La déroute est partagée par les autres partis de gauche. Les communistes sont en recul et les Verts n’ont pas réussi à sortir la tête de l’eau. Des mauvais résultats qui se doublent de l’inquiétude de constater la progression de l’extrême-droite.

Si le SPD, le parti de l’homme d’affaires Tomio Okamura, a finalement convaincu peu d’électeurs, sa rhétorique xénophobe s’est imposée dans la campagne de nombreux autres mouvements. « Havířov sans migrants », promettait par exemple sur une affiche électorale la candidate sociale-démocrate de cette ville moyenne de Moravie-Silésie. A Mladá Boleslav, Raduan Nwelati, le maire ODS réélu, annonçait également la couleur avec un message de bienvenue : « Tolérance zéro pour les étrangers qui ne respectent pas nos lois. Tu veux travailler ici ? Respecte les règles ! Sinon nous ne te voulons pas ! ».

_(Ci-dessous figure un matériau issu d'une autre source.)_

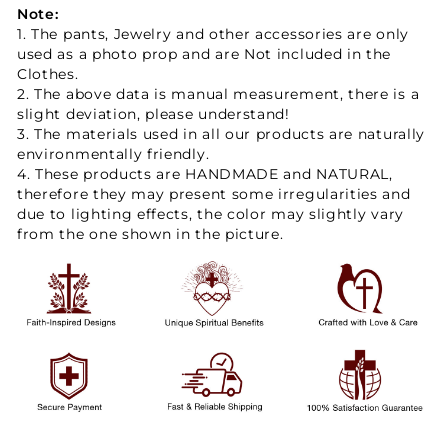
Note:
1. The pants, Jewelry and other accessories are only
used as a photo prop and are Not included in the
Clothes.
2. The above data is manual measurement, there is a
slight deviation, please understand!
3. The materials used in all our products are naturally
environmentally friendly.
4. These products are HANDMADE and NATURAL,
therefore they may present some irregularities and
due to lighting effects, the color may slightly vary
from the one shown in the picture.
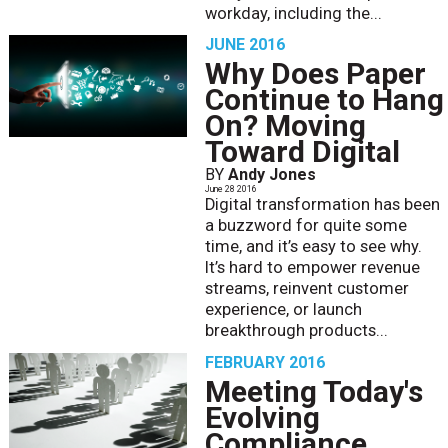
workday, including the...
JUNE 2016
Why Does Paper
Continue to Hang
On? Moving
Toward Digital
BY
Andy Jones
June 28 2016
Digital transformation has been
a buzzword for quite some
time, and it’s easy to see why.
It’s hard to empower revenue
streams, reinvent customer
experience, or launch
breakthrough products...
FEBRUARY 2016
Meeting Today's
Evolving
Compliance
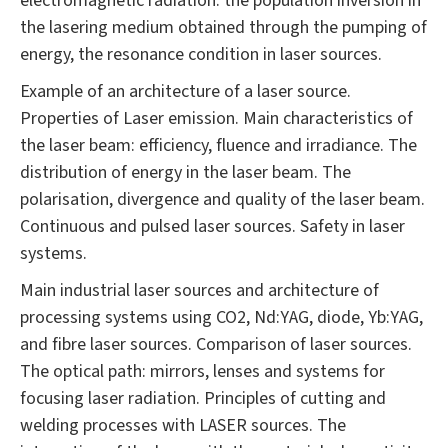
electromagnetic radiation: the population inversion in
the lasering medium obtained through the pumping of
energy, the resonance condition in laser sources.
Example of an architecture of a laser source.
Properties of Laser emission. Main characteristics of
the laser beam: efficiency, fluence and irradiance. The
distribution of energy in the laser beam. The
polarisation, divergence and quality of the laser beam.
Continuous and pulsed laser sources. Safety in laser
systems.
Main industrial laser sources and architecture of
processing systems using CO2, Nd:YAG, diode, Yb:YAG,
and fibre laser sources. Comparison of laser sources.
The optical path: mirrors, lenses and systems for
focusing laser radiation. Principles of cutting and
welding processes with LASER sources. The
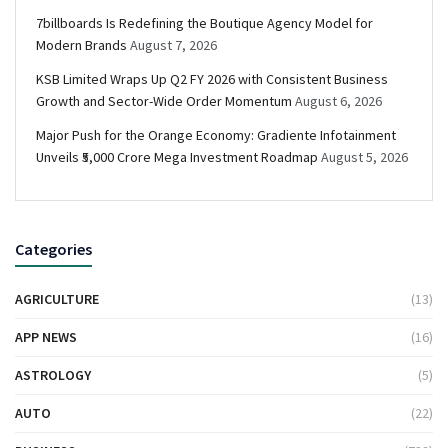
7billboards Is Redefining the Boutique Agency Model for
Modern Brands
August 7, 2026
KSB Limited Wraps Up Q2 FY 2026 with Consistent Business
Growth and Sector-Wide Order Momentum
August 6, 2026
Major Push for the Orange Economy: Gradiente Infotainment
Unveils ₹5,000 Crore Mega Investment Roadmap
August 5, 2026
Categories
AGRICULTURE
(13)
APP NEWS
(16)
ASTROLOGY
(5)
AUTO
(22)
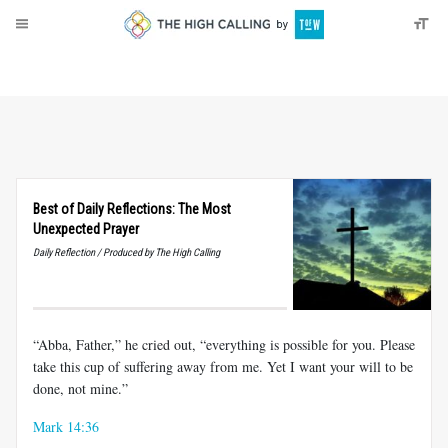
About
Donate
Best of Daily Reflections: The Most
Unexpected Prayer
Daily Reflection / Produced by The High Calling
“Abba, Father,” he cried out, “everything is possible for you. Please
take this cup of suffering away from me. Yet I want your will to be
done, not mine.”
Mark 14:36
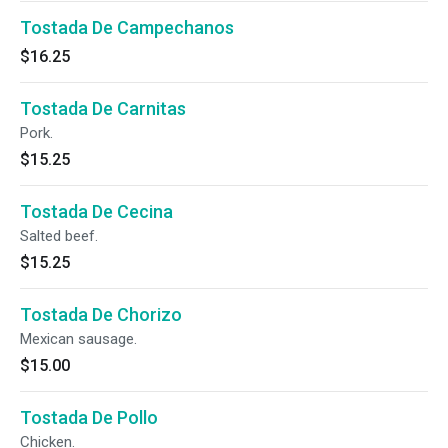
Tostada De Campechanos
$16.25
Tostada De Carnitas
Pork.
$15.25
Tostada De Cecina
Salted beef.
$15.25
Tostada De Chorizo
Mexican sausage.
$15.00
Tostada De Pollo
Chicken.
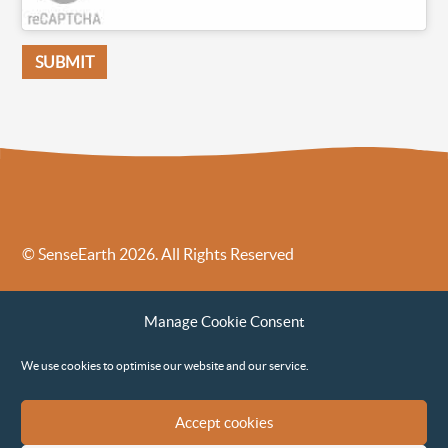
© SenseEarth 2026. All Rights Reserved
Sense Earth’s Legal Policies
Sense Earth in the News
Manage Cookie Consent
Sense Earth FAQs
Environmental, Social and Governance ESG Policy
We use cookies to optimise our website and our service.
Accept cookies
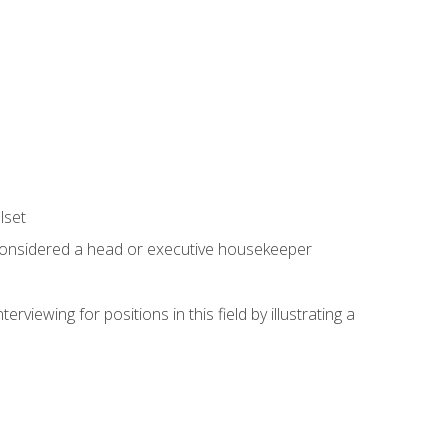
lset
 considered a head or executive housekeeper
viewing for positions in this field by illustrating a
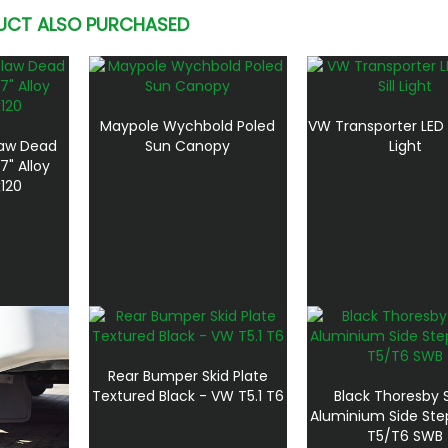
UCT ALSO PURCHASED
Maypole Wychbold Poled
VW Transporter LED D
aw Dead
Sun Canopy
Light
7" Alloy
120
Rear Bumper Skid Plate
Textured Black - VW T5.1 T6
Black Thoresby 
Aluminium Side Ste
T5/T6 SWB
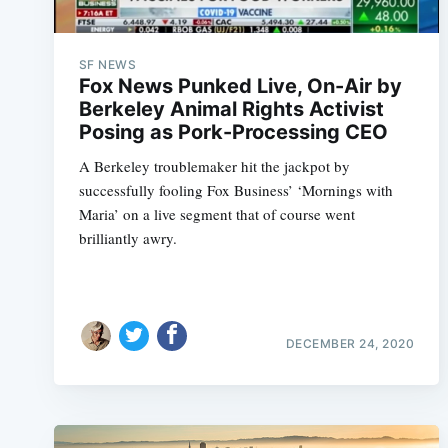
SF NEWS
Fox News Punked Live, On-Air by
Berkeley Animal Rights Activist
Posing as Pork-Processing CEO
A Berkeley troublemaker hit the jackpot by
successfully fooling Fox Business’ ‘Mornings with
Maria’ on a live segment that of course went
brilliantly awry.
DECEMBER 24, 2020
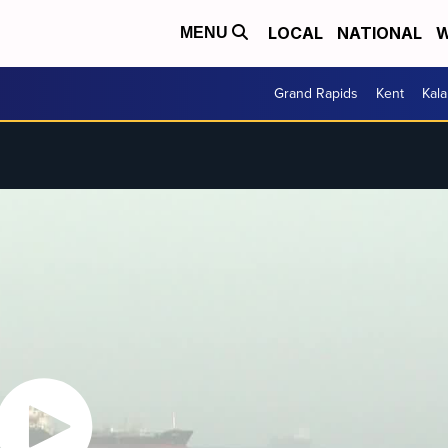
LOCAL
NATIONAL
W
MENU
Grand Rapids
Kent
Kal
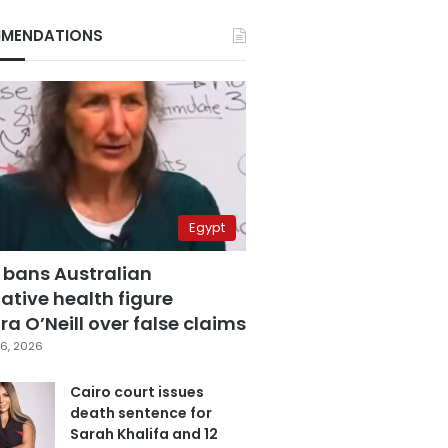
MENDATIONS
Egypt
 bans Australian
ative health figure
a O’Neill over false claims
6, 2026
Cairo court issues
death sentence for
Sarah Khalifa and 12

Être candidat à la présidentielle aide aux sénatoriales

Jiří Drahoš,  photo: Roman Vondrouš/ČTK
A noter enfin que certaines candidatures aux sénatoriales faisaient l’objet d’une attention particulière, celles des prétendants malheureux au poste de président de la République lors de l’élection de janvier dernier. La visibilité acquise lors du scrutin leur a visiblement profité : Pavel Fischer et Marek Hilšer se sont qualifiés pour le second tour ; Jiří Drahoš, le finaliste de la présidentielle, a lui été élu dès le premier tour à Prague 4.